Collected data
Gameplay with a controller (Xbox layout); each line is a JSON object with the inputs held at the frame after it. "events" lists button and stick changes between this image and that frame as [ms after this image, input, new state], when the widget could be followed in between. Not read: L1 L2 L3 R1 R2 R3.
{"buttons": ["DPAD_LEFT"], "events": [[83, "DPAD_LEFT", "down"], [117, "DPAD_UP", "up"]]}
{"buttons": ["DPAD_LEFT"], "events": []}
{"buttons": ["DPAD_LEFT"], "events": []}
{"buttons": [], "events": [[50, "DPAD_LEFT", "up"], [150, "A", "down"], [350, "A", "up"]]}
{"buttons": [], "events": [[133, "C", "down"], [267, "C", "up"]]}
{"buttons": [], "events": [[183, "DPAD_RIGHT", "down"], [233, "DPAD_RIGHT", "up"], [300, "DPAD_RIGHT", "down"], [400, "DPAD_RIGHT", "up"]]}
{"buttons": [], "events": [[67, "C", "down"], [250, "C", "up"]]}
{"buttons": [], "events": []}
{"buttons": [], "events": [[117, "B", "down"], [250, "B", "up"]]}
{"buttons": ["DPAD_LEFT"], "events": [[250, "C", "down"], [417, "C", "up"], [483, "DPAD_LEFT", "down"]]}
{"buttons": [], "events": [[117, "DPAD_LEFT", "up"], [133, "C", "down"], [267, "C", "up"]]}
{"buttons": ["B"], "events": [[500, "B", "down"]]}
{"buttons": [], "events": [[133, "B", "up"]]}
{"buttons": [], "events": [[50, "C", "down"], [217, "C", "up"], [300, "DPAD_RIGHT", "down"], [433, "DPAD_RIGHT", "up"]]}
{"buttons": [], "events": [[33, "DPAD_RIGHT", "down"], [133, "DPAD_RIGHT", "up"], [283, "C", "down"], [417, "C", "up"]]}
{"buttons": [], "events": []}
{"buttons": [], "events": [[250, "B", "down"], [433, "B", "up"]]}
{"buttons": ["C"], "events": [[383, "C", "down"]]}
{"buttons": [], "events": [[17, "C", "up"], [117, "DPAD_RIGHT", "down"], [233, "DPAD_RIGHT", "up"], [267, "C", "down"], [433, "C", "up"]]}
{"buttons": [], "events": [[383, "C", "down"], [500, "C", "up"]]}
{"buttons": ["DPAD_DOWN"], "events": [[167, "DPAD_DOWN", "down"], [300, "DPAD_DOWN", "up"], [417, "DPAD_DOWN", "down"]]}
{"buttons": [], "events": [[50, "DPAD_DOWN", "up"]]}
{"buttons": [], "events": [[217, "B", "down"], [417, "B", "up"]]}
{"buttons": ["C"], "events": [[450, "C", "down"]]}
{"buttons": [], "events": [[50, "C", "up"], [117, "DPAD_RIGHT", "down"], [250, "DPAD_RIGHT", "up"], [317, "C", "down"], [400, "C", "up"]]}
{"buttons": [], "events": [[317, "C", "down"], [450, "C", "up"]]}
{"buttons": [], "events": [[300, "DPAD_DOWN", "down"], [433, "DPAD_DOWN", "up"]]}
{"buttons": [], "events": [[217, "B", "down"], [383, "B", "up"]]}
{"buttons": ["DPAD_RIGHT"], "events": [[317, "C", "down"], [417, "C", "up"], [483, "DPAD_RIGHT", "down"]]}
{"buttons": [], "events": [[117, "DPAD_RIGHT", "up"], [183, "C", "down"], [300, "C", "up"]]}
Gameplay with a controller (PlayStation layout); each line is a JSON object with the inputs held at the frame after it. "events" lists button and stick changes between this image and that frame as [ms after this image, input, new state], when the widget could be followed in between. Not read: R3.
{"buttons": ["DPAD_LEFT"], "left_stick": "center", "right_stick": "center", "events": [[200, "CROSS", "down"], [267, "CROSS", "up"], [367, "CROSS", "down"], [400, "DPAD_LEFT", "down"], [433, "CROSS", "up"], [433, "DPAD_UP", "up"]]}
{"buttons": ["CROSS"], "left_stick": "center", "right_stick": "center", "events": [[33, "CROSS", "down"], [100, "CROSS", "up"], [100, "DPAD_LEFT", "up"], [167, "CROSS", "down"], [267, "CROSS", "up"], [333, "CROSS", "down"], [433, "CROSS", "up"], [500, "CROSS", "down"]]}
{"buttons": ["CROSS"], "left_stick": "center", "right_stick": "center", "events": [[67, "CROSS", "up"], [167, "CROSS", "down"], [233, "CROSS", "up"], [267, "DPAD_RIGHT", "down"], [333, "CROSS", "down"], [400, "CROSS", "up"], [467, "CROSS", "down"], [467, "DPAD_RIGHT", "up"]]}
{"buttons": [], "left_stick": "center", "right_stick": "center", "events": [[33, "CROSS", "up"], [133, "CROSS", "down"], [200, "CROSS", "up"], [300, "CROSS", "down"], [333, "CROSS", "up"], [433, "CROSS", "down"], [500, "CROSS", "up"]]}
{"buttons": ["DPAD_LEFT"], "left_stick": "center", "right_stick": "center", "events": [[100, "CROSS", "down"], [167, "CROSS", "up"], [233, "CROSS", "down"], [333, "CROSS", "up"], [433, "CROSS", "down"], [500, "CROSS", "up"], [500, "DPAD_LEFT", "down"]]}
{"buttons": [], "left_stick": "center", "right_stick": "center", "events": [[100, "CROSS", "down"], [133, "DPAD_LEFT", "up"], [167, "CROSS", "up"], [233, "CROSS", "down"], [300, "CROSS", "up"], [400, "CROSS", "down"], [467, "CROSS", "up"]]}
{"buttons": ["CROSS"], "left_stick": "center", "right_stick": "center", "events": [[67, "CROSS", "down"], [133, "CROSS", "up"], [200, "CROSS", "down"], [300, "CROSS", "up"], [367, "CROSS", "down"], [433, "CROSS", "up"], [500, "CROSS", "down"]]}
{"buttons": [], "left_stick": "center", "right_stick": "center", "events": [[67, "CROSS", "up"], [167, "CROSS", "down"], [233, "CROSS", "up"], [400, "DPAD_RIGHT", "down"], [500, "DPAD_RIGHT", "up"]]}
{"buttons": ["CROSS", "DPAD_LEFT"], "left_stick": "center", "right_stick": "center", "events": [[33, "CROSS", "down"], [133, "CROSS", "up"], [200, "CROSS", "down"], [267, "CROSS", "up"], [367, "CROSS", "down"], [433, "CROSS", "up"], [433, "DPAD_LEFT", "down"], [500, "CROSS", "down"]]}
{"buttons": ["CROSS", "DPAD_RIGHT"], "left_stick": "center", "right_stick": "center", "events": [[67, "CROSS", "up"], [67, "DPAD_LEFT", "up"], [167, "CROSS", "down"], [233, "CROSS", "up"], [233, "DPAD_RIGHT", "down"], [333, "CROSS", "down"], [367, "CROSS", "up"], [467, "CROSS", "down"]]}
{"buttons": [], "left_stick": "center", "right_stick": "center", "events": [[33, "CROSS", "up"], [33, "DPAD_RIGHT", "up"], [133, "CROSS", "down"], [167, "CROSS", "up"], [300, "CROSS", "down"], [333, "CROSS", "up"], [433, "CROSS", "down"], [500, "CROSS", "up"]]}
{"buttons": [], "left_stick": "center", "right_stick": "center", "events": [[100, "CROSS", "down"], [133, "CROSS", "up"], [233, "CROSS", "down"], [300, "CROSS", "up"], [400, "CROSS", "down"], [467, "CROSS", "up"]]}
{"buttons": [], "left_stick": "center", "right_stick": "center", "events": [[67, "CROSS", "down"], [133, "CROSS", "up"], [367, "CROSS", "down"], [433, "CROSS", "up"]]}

→ YOUR ASSIGNMENT: Set every record down again, exactly as given.

→ OUTPUT BELOW:
Gameplay with a controller (Xbox layout); each line is a JSON object with the inputs held at the frame after it. "events" lists button and stick changes between this image and that frame as [ms after this image, input, new state], when the widget could be followed in between. Not read: L1 L2 L3 R1 R2 R3.
{"buttons": ["DPAD_LEFT"], "events": [[83, "DPAD_LEFT", "down"], [117, "DPAD_UP", "up"]]}
{"buttons": ["DPAD_LEFT"], "events": []}
{"buttons": ["DPAD_LEFT"], "events": []}
{"buttons": [], "events": [[50, "DPAD_LEFT", "up"], [150, "A", "down"], [350, "A", "up"]]}
{"buttons": [], "events": [[133, "C", "down"], [267, "C", "up"]]}
{"buttons": [], "events": [[183, "DPAD_RIGHT", "down"], [233, "DPAD_RIGHT", "up"], [300, "DPAD_RIGHT", "down"], [400, "DPAD_RIGHT", "up"]]}
{"buttons": [], "events": [[67, "C", "down"], [250, "C", "up"]]}
{"buttons": [], "events": []}
{"buttons": [], "events": [[117, "B", "down"], [250, "B", "up"]]}
{"buttons": ["DPAD_LEFT"], "events": [[250, "C", "down"], [417, "C", "up"], [483, "DPAD_LEFT", "down"]]}
{"buttons": [], "events": [[117, "DPAD_LEFT", "up"], [133, "C", "down"], [267, "C", "up"]]}
{"buttons": ["B"], "events": [[500, "B", "down"]]}
{"buttons": [], "events": [[133, "B", "up"]]}
{"buttons": [], "events": [[50, "C", "down"], [217, "C", "up"], [300, "DPAD_RIGHT", "down"], [433, "DPAD_RIGHT", "up"]]}
{"buttons": [], "events": [[33, "DPAD_RIGHT", "down"], [133, "DPAD_RIGHT", "up"], [283, "C", "down"], [417, "C", "up"]]}
{"buttons": [], "events": []}
{"buttons": [], "events": [[250, "B", "down"], [433, "B", "up"]]}
{"buttons": ["C"], "events": [[383, "C", "down"]]}
{"buttons": [], "events": [[17, "C", "up"], [117, "DPAD_RIGHT", "down"], [233, "DPAD_RIGHT", "up"], [267, "C", "down"], [433, "C", "up"]]}
{"buttons": [], "events": [[383, "C", "down"], [500, "C", "up"]]}
{"buttons": ["DPAD_DOWN"], "events": [[167, "DPAD_DOWN", "down"], [300, "DPAD_DOWN", "up"], [417, "DPAD_DOWN", "down"]]}
{"buttons": [], "events": [[50, "DPAD_DOWN", "up"]]}
{"buttons": [], "events": [[217, "B", "down"], [417, "B", "up"]]}
{"buttons": ["C"], "events": [[450, "C", "down"]]}
{"buttons": [], "events": [[50, "C", "up"], [117, "DPAD_RIGHT", "down"], [250, "DPAD_RIGHT", "up"], [317, "C", "down"], [400, "C", "up"]]}
{"buttons": [], "events": [[317, "C", "down"], [450, "C", "up"]]}
{"buttons": [], "events": [[300, "DPAD_DOWN", "down"], [433, "DPAD_DOWN", "up"]]}
{"buttons": [], "events": [[217, "B", "down"], [383, "B", "up"]]}
{"buttons": ["DPAD_RIGHT"], "events": [[317, "C", "down"], [417, "C", "up"], [483, "DPAD_RIGHT", "down"]]}
{"buttons": [], "events": [[117, "DPAD_RIGHT", "up"], [183, "C", "down"], [300, "C", "up"]]}
Gameplay with a controller (PlayStation layout); each line is a JSON object with the inputs held at the frame after it. "events" lists button and stick changes between this image and that frame as [ms after this image, input, new state], when the widget could be followed in between. Not read: R3.
{"buttons": ["DPAD_LEFT"], "left_stick": "center", "right_stick": "center", "events": [[200, "CROSS", "down"], [267, "CROSS", "up"], [367, "CROSS", "down"], [400, "DPAD_LEFT", "down"], [433, "CROSS", "up"], [433, "DPAD_UP", "up"]]}
{"buttons": ["CROSS"], "left_stick": "center", "right_stick": "center", "events": [[33, "CROSS", "down"], [100, "CROSS", "up"], [100, "DPAD_LEFT", "up"], [167, "CROSS", "down"], [267, "CROSS", "up"], [333, "CROSS", "down"], [433, "CROSS", "up"], [500, "CROSS", "down"]]}
{"buttons": ["CROSS"], "left_stick": "center", "right_stick": "center", "events": [[67, "CROSS", "up"], [167, "CROSS", "down"], [233, "CROSS", "up"], [267, "DPAD_RIGHT", "down"], [333, "CROSS", "down"], [400, "CROSS", "up"], [467, "CROSS", "down"], [467, "DPAD_RIGHT", "up"]]}
{"buttons": [], "left_stick": "center", "right_stick": "center", "events": [[33, "CROSS", "up"], [133, "CROSS", "down"], [200, "CROSS", "up"], [300, "CROSS", "down"], [333, "CROSS", "up"], [433, "CROSS", "down"], [500, "CROSS", "up"]]}
{"buttons": ["DPAD_LEFT"], "left_stick": "center", "right_stick": "center", "events": [[100, "CROSS", "down"], [167, "CROSS", "up"], [233, "CROSS", "down"], [333, "CROSS", "up"], [433, "CROSS", "down"], [500, "CROSS", "up"], [500, "DPAD_LEFT", "down"]]}
{"buttons": [], "left_stick": "center", "right_stick": "center", "events": [[100, "CROSS", "down"], [133, "DPAD_LEFT", "up"], [167, "CROSS", "up"], [233, "CROSS", "down"], [300, "CROSS", "up"], [400, "CROSS", "down"], [467, "CROSS", "up"]]}
{"buttons": ["CROSS"], "left_stick": "center", "right_stick": "center", "events": [[67, "CROSS", "down"], [133, "CROSS", "up"], [200, "CROSS", "down"], [300, "CROSS", "up"], [367, "CROSS", "down"], [433, "CROSS", "up"], [500, "CROSS", "down"]]}
{"buttons": [], "left_stick": "center", "right_stick": "center", "events": [[67, "CROSS", "up"], [167, "CROSS", "down"], [233, "CROSS", "up"], [400, "DPAD_RIGHT", "down"], [500, "DPAD_RIGHT", "up"]]}
{"buttons": ["CROSS", "DPAD_LEFT"], "left_stick": "center", "right_stick": "center", "events": [[33, "CROSS", "down"], [133, "CROSS", "up"], [200, "CROSS", "down"], [267, "CROSS", "up"], [367, "CROSS", "down"], [433, "CROSS", "up"], [433, "DPAD_LEFT", "down"], [500, "CROSS", "down"]]}
{"buttons": ["CROSS", "DPAD_RIGHT"], "left_stick": "center", "right_stick": "center", "events": [[67, "CROSS", "up"], [67, "DPAD_LEFT", "up"], [167, "CROSS", "down"], [233, "CROSS", "up"], [233, "DPAD_RIGHT", "down"], [333, "CROSS", "down"], [367, "CROSS", "up"], [467, "CROSS", "down"]]}
{"buttons": [], "left_stick": "center", "right_stick": "center", "events": [[33, "CROSS", "up"], [33, "DPAD_RIGHT", "up"], [133, "CROSS", "down"], [167, "CROSS", "up"], [300, "CROSS", "down"], [333, "CROSS", "up"], [433, "CROSS", "down"], [500, "CROSS", "up"]]}
{"buttons": [], "left_stick": "center", "right_stick": "center", "events": [[100, "CROSS", "down"], [133, "CROSS", "up"], [233, "CROSS", "down"], [300, "CROSS", "up"], [400, "CROSS", "down"], [467, "CROSS", "up"]]}
{"buttons": [], "left_stick": "center", "right_stick": "center", "events": [[67, "CROSS", "down"], [133, "CROSS", "up"], [367, "CROSS", "down"], [433, "CROSS", "up"]]}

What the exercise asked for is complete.